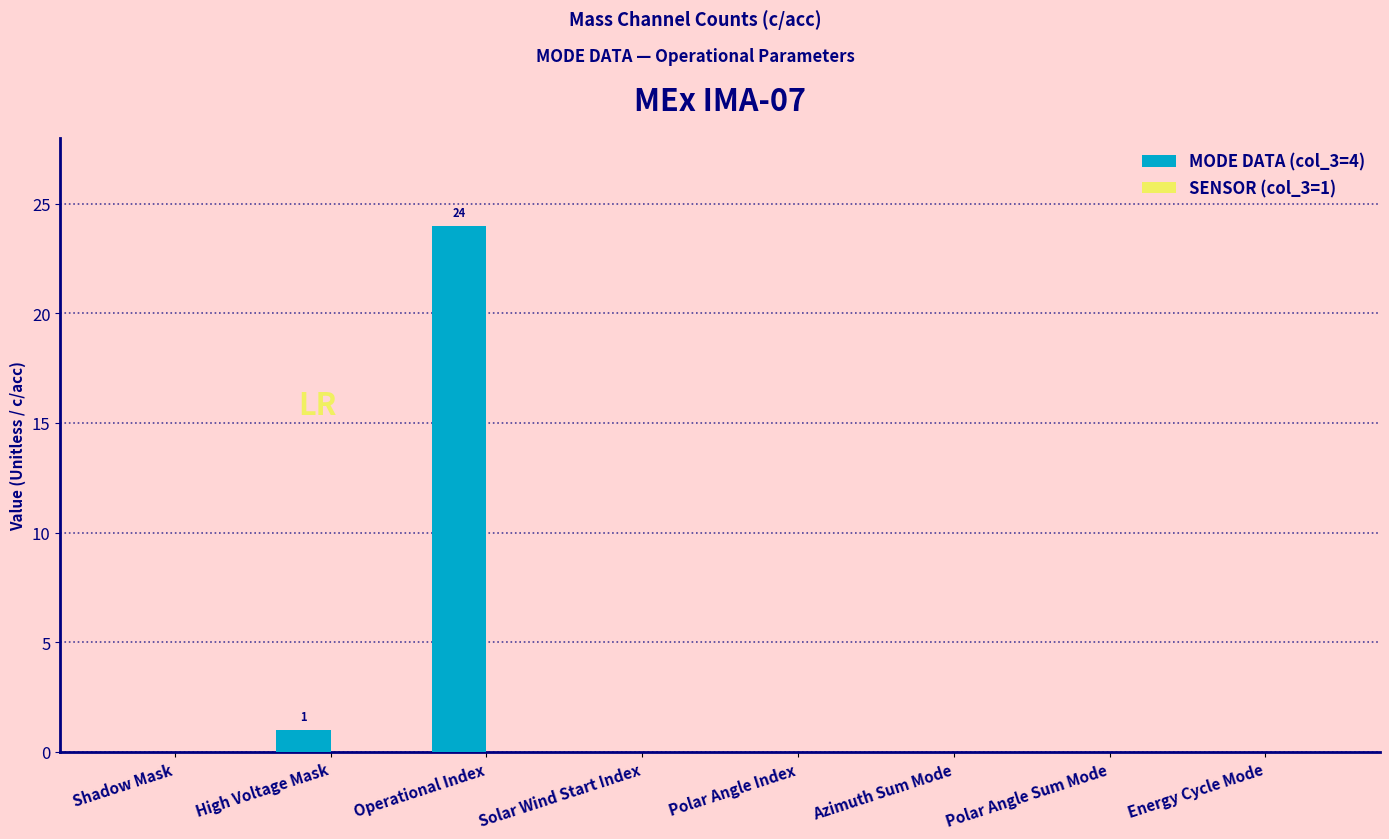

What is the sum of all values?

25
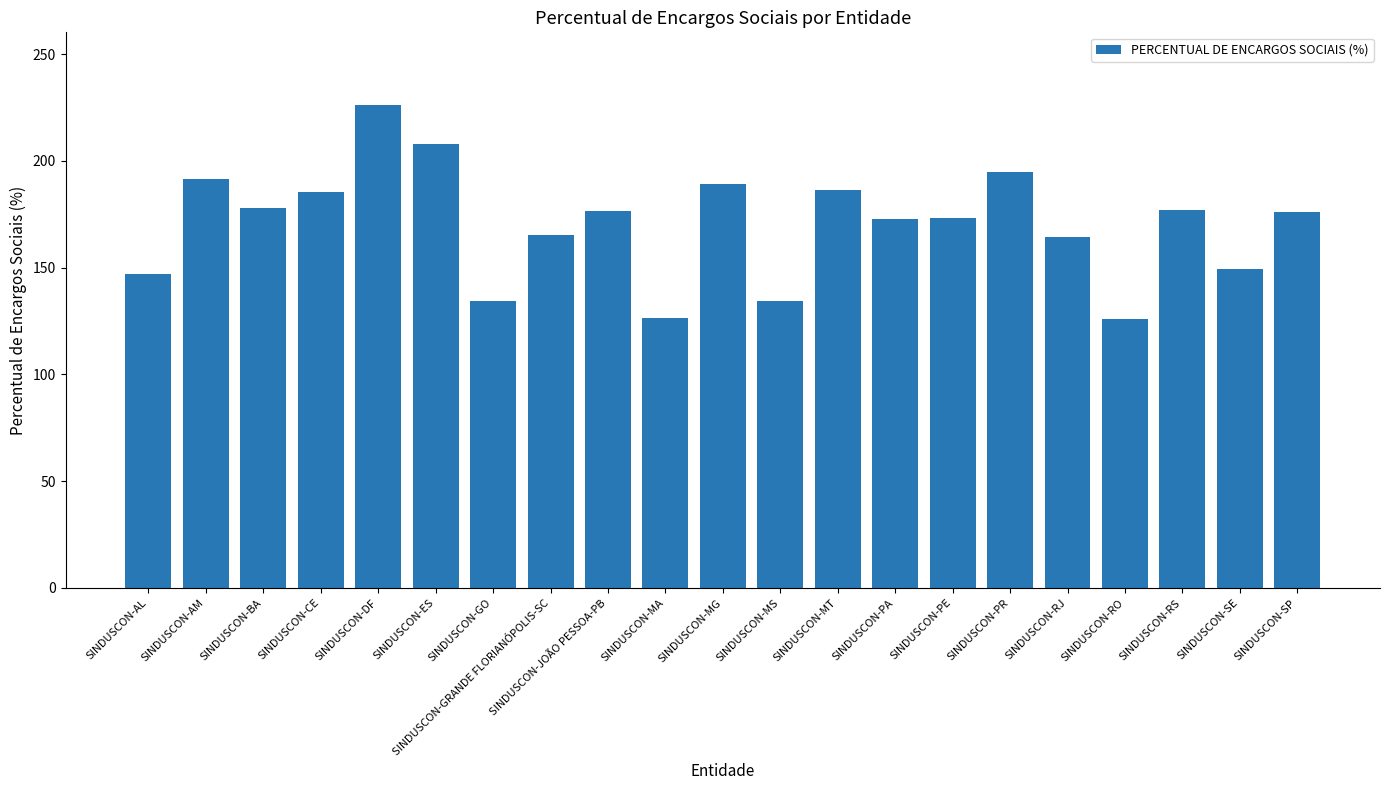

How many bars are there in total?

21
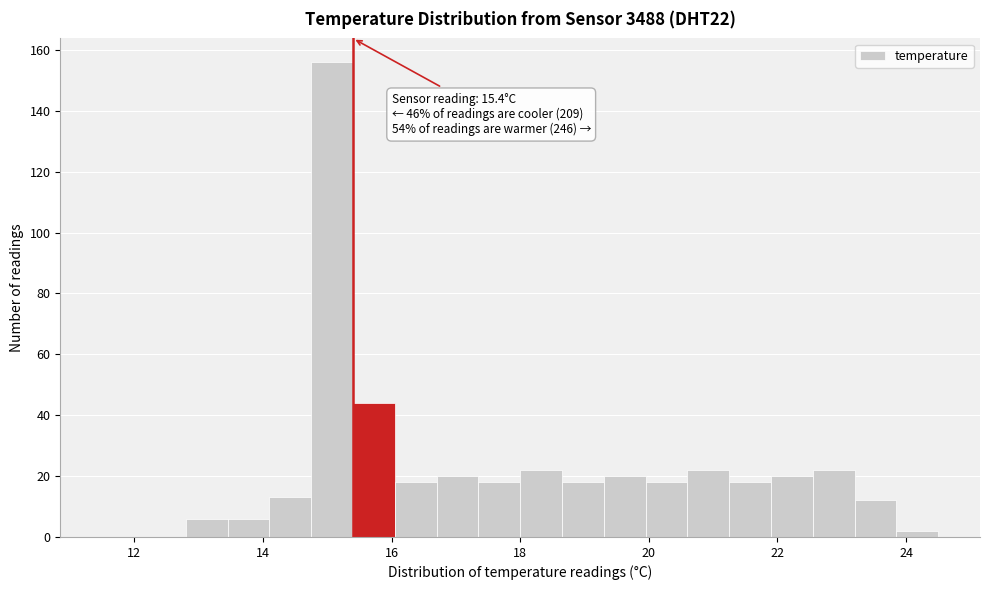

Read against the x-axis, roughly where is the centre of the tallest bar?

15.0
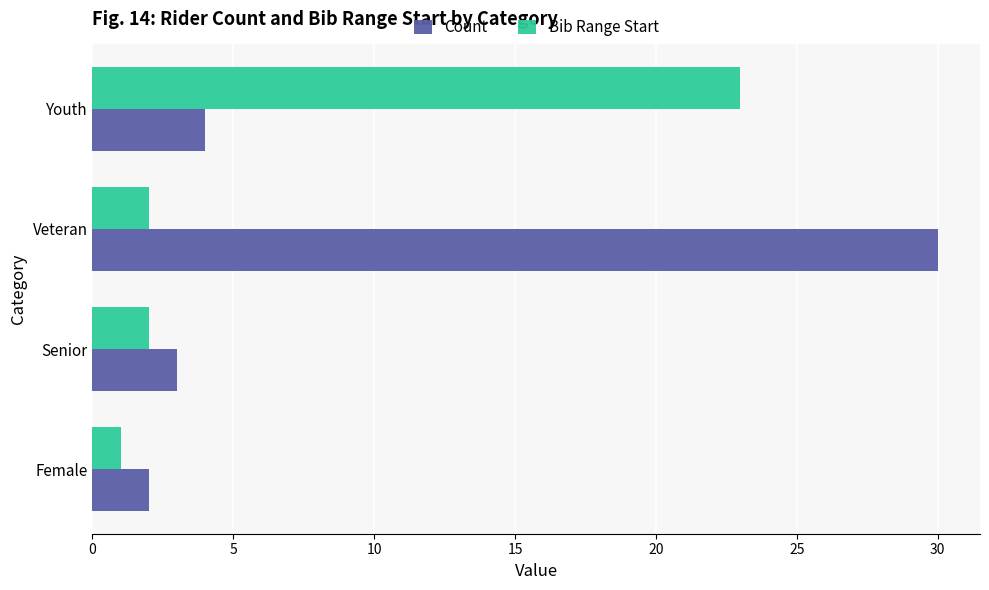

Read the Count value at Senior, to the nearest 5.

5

--

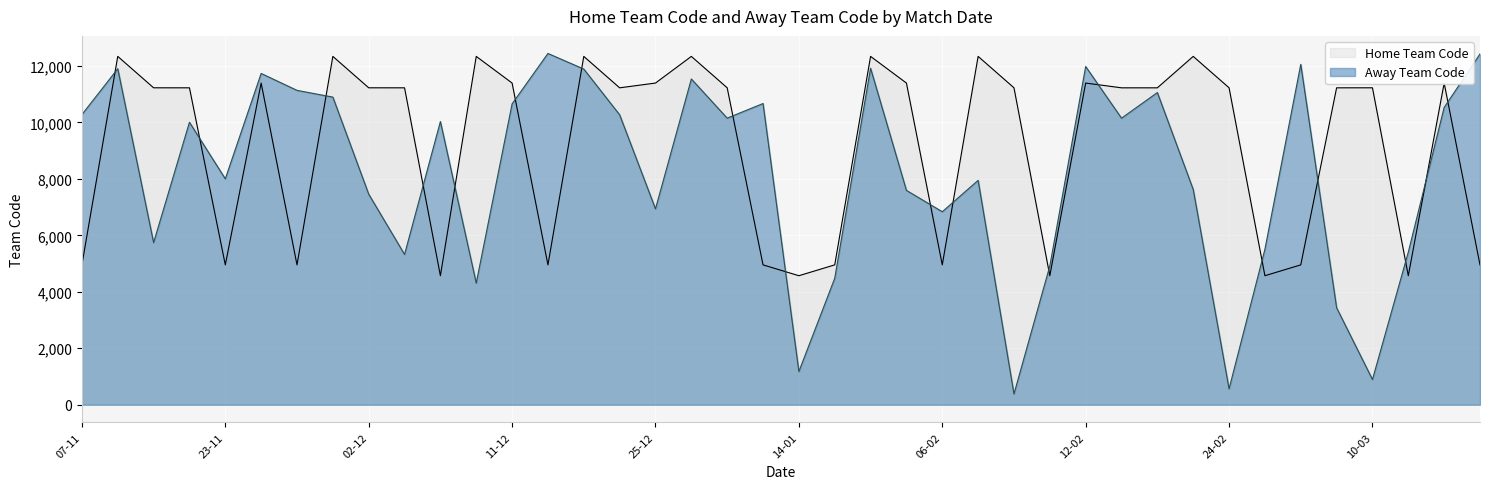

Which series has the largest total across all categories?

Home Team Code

--

What needs to be done: Render the stretch of the records from the line containing "How many bars are there in total?" through the line containing "Read the Count" as a JSON list of strings, one string per line, with blank lines dropped. Leave the pictures out of the list.

Answer for the task:
[
  "How many bars are there in total?",
  "21",
  "Read against the x-axis, roughly where is the centre of the tallest bar?",
  "15.0",
  "Read the Count value at Senior, to the nearest 5."
]